Coach House Books, 2008

Read by Drew Halfnight
In The Steve Machine, the debut novel by Toronto video artist Mike Hoolboom, the reader encounters less a plot than a series of reckonings, less a novel than a video collage of memories, dreams and impressions.
After learning he is HIV-positive, Auden hauls anchor and moves to Toronto, an obscure purgatory of all-night doughnut cafes, hospital waiting rooms and featureless studio apartments. Once there he meets real-life video artist Steve Reinke, who helps him build a machine (read: write a book) that will record and process his new life with the virus.
An ethereal, fleeting presence, Reinke serves as Auden’s companion and alter ego.
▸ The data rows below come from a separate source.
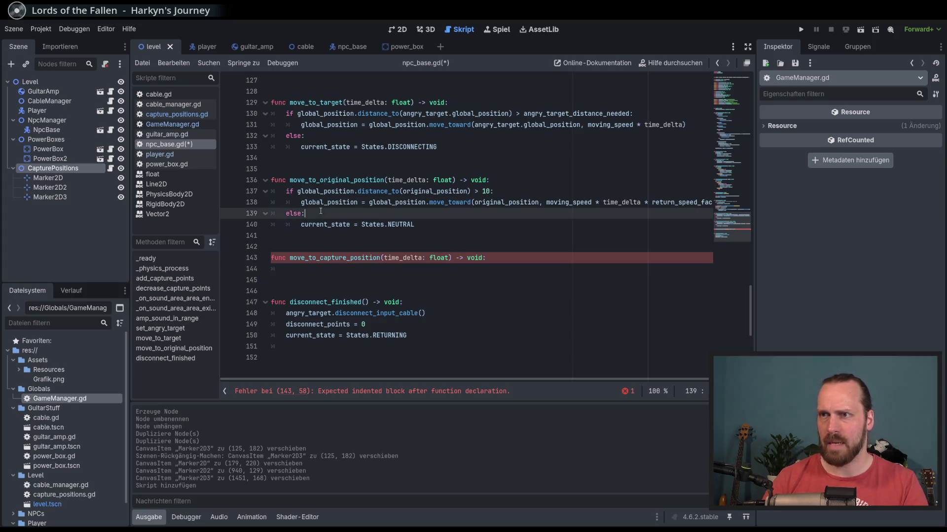
# Copy move_to_original_position's distance check and NEUTRAL fallback into move_to_capture_position.
pyautogui.moveTo(423, 224); pyautogui.dragTo(271, 192)
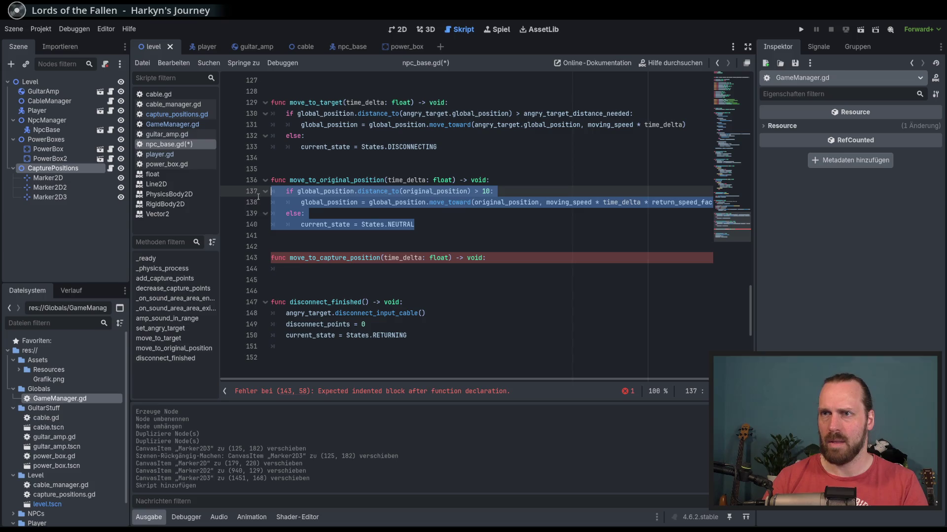
pyautogui.press('ctrl+c')
pyautogui.click(316, 270)
pyautogui.press('ctrl+v')
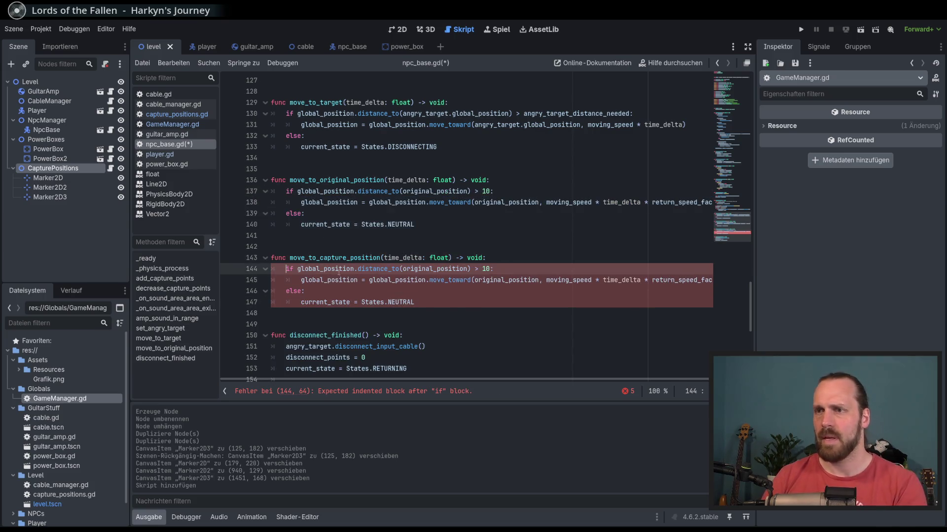
pyautogui.doubleClick(437, 269)
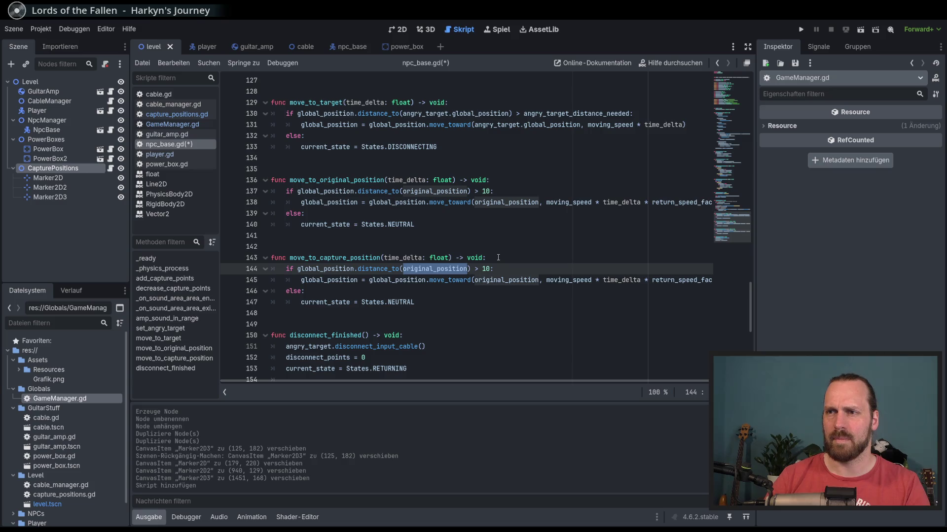
# Insert blank lines above move_to_capture_position and start a new func line.
pyautogui.click(271, 258)
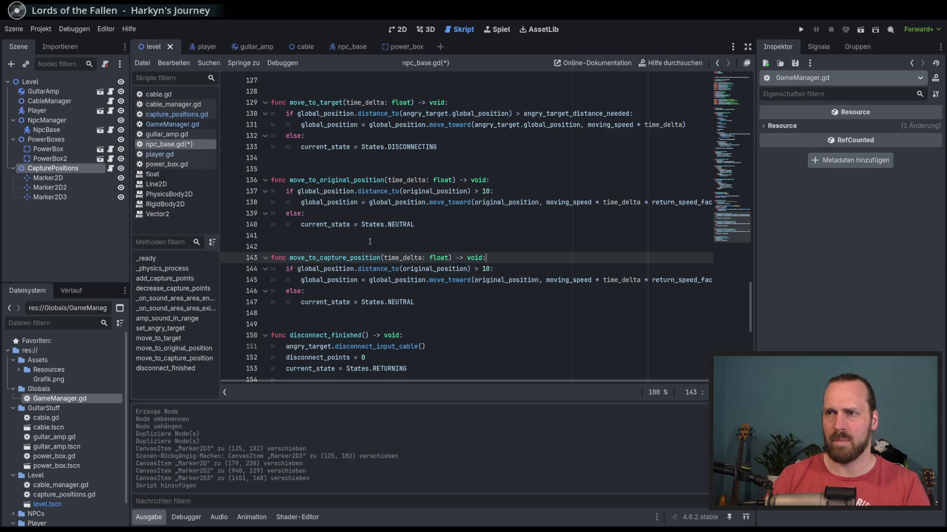
pyautogui.press('Return')
pyautogui.press('Return')
pyautogui.press('Return')
pyautogui.click(342, 258)
pyautogui.write('func ge')
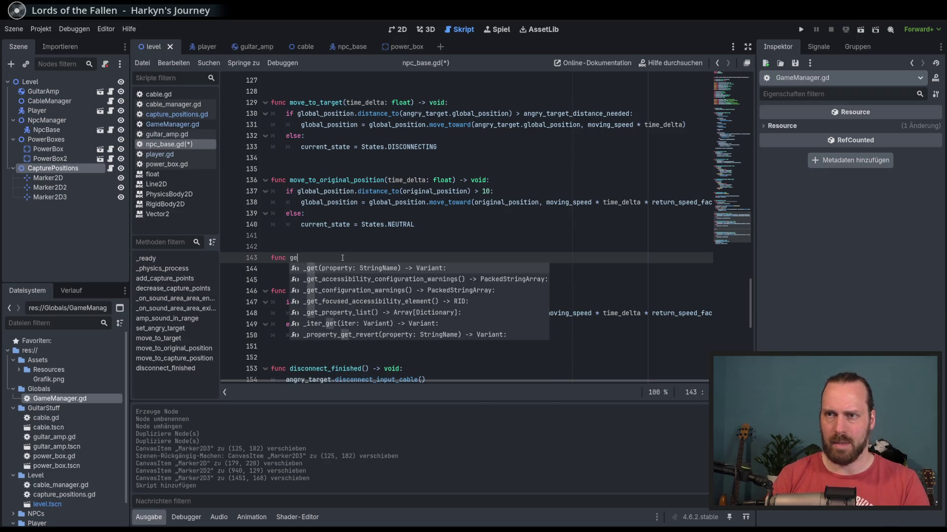
# Write a set_capture_position() -> void stub containing pass, and save npc_base.gd.
pyautogui.press('BackSpace')
pyautogui.press('BackSpace')
pyautogui.write('set_')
In meditations on Reinke’s videos and ideas, the aesthetic propositions underpinning The Steve Machine are given full play:
Steve lived inside the books he encountered; he threw himself between the covers knowing that soon there would be no one left to read them. Oh sure, someone would always be able to pick up a book and go through the motions, twitching over miles of letters all lined up in a row like a firing squad. But to really read a book was to feel it as an echo of all the books written before it.
And later:
Personality was only an imperfect collection of memories, and now that art had set itself the task of leaving personality behind, we would pass in and out of one another like so many interchangeable parts. Like a machine.
There is little action to speak of in The Steve Machine, but what does occur – an orgy, some office work, bouts of vomiting – unfolds like a most inconsequential dream. The real action is the steady circulation of pathogens in Auden’s blood.
At points, Hoolboom’s prose is alternatively underdeveloped and overworked, though the same could be said of the prose in most first novels.
Other times, it punches the lights out: “The room swelled up with every breath and then shrank down to the size of a shot-glass.”
At the end of the novel, Hoolboom permits a gust of humanity to blow through his hero’s otherwise cold, detached narration. In a night club, Auden gushes:
I looked down in horror to see that my foot was also keeping time with the beat while my pulse raced with an emotion that could only be named as joy. Ohmigod. I was enjoying this.
After so much morbid exposition, the book’s sudden bright ending stings the eyes. Still, the effect is warming enough.